Insurance companies request rate increase for dwelling policies, public comment available through Sept. 26

The North Carolina Department of Insurance received a Dwelling insurance rate filing from the N.C. Rate Bureau on Aug. 14. The N.C. Rate Bureau, which is not part of the Department of Insurance, represents all companies writing property insurance in the state. The NCRB requested a statewide average rate increase of 19.2 percent, varying by territory, with a requested effective date of July 1, 2020.

The filing includes a requested increase of 24.3 percent in extended (wind) coverage and an increase of 4.6 percent in fire coverage. The proposed rate increases are capped by territory at 30 percent for extended coverage and 5 percent for fire coverage.

Dwelling insurance policies are not homeowners’ insurance policies. Dwelling policies are offered to non-owner-occupied residences of no more than four units, including rental properties, investment properties and other properties that are not occupied full time by the property owner.

The filing will be reviewed by Department of Insurance experts to determine what, if any, rate adjustments are warranted. If NCDOI and the Rate Bureau do not initially agree on the proposed rate changes, a public hearing will be called in which both parties would present their cases to a hearing officer, who would then determine the appropriate rate level.

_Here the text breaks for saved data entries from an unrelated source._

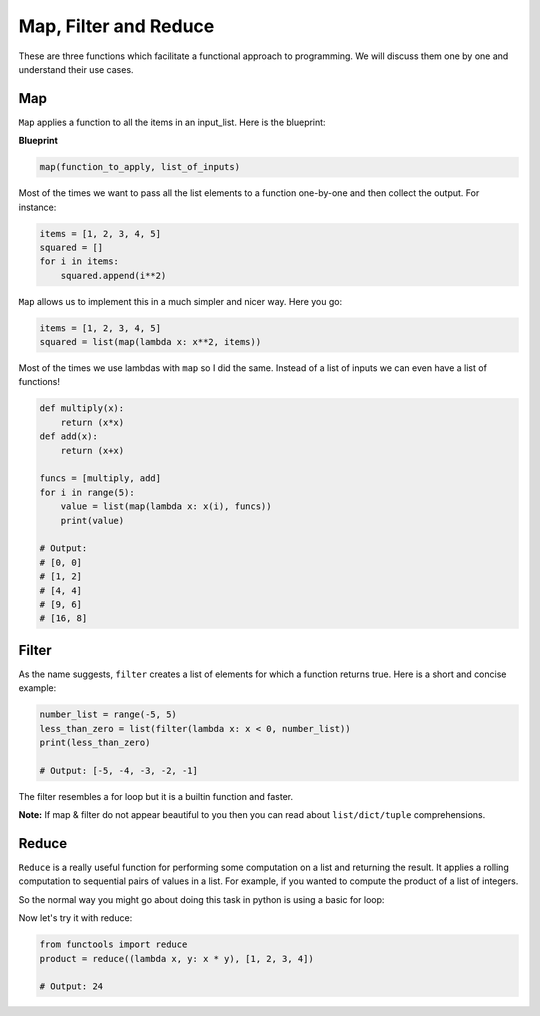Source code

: Map, Filter and Reduce
------------

These are three functions which facilitate a functional approach to
programming. We will discuss them one by one and understand their use
cases.

Map
^^^^^^

``Map`` applies a function to all the items in an input\_list. Here is
the blueprint:

**Blueprint**

.. code:: python

    map(function_to_apply, list_of_inputs)

Most of the times we want to pass all the list elements to a function
one-by-one and then collect the output. For instance:

.. code:: python

    items = [1, 2, 3, 4, 5]
    squared = []
    for i in items:
        squared.append(i**2)

``Map`` allows us to implement this in a much simpler and nicer way.
Here you go:

.. code:: python

    items = [1, 2, 3, 4, 5]
    squared = list(map(lambda x: x**2, items))

Most of the times we use lambdas with ``map`` so I did the same. Instead
of a list of inputs we can even have a list of functions!

.. code:: python

    def multiply(x):
        return (x*x)
    def add(x):
        return (x+x)

    funcs = [multiply, add]
    for i in range(5):
        value = list(map(lambda x: x(i), funcs))
        print(value)

    # Output:
    # [0, 0]
    # [1, 2]
    # [4, 4]
    # [9, 6]
    # [16, 8]

Filter
^^^^^^^^^

As the name suggests, ``filter`` creates a list of elements for which a
function returns true. Here is a short and concise example:

.. code:: python

    number_list = range(-5, 5)
    less_than_zero = list(filter(lambda x: x < 0, number_list))
    print(less_than_zero)

    # Output: [-5, -4, -3, -2, -1]

The filter resembles a for loop but it is a builtin function and faster.

**Note:** If map & filter do not appear beautiful to you then you can
read about ``list/dict/tuple`` comprehensions.

Reduce
^^^^^^^^^

``Reduce`` is a really useful function for performing some computation on 
a list and returning the result. It applies a rolling computation to sequential 
pairs of values in a list. For example, if you wanted to compute the product 
of a list of integers. 

So the normal way you might go about doing this task in python is using
a basic for loop:

.. code:: python
    product = 1
    list = [1, 2, 3, 4]
    for num in list: 
        product = product * num
    
    # product = 24


Now let's try it with reduce:

.. code:: python

    from functools import reduce
    product = reduce((lambda x, y: x * y), [1, 2, 3, 4])

    # Output: 24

The filing is available for public review on the Department of Insurance website (http://www.ncdoi.com/PC/Default.aspx). People who want to comment on the rate request may do so in one of two ways:

• By email sent to: 2019DwellingandFire@ncdoi.gov. Comments will be accepted through Sept. 26, 2019.

• By U.S. mail sent to: N.C. Department of Insurance, Attn. Mary Faulkner, Legal Division, 1201 Mail Service Center, Raleigh, N.C. 27699-1201.

N.C. Piedmont Laureates scheduled for song and poetry program in Pittsboro

 

The Chatham Community Library will host a program featuring the 2019 and 2017 N.C. Piedmont Laureates and a singer-songwriter next week about the craft of writing songs and poetry.

The event, which starts at 2 p.m. on Sept. 14, will feature a discussion between poet and 2017 Laureate Mimi Herman and singer-songwriter Wes Collins moderated by 2019 N.C. Piedmont Laureate David Menconi.

Menconi is a former music critic and arts reporter for the Raleigh News & Observer and has also written for Rolling Stone, Spin, Billboard, The New York Times and Salon.com. Herman is a Kennedy Center Teacher Artist, director of the UAC Arts Integration Institute and co-director of Writeaways workshops in France, Italy, New Mexico and North Carolina. Collins was the 2015 winner of the Grassy Hill Kerrville New Folk Competition for Emerging Songwriters and took second at the Moravia Texas’ Songwriter Serenade, as well as a librarian at the Chatham Community Library in Pittsboro.

The event is free to the public and will be in the Chatham Community Library’s Holmes Meeting Room at 197 N.C. Highway 87, Pittsboro.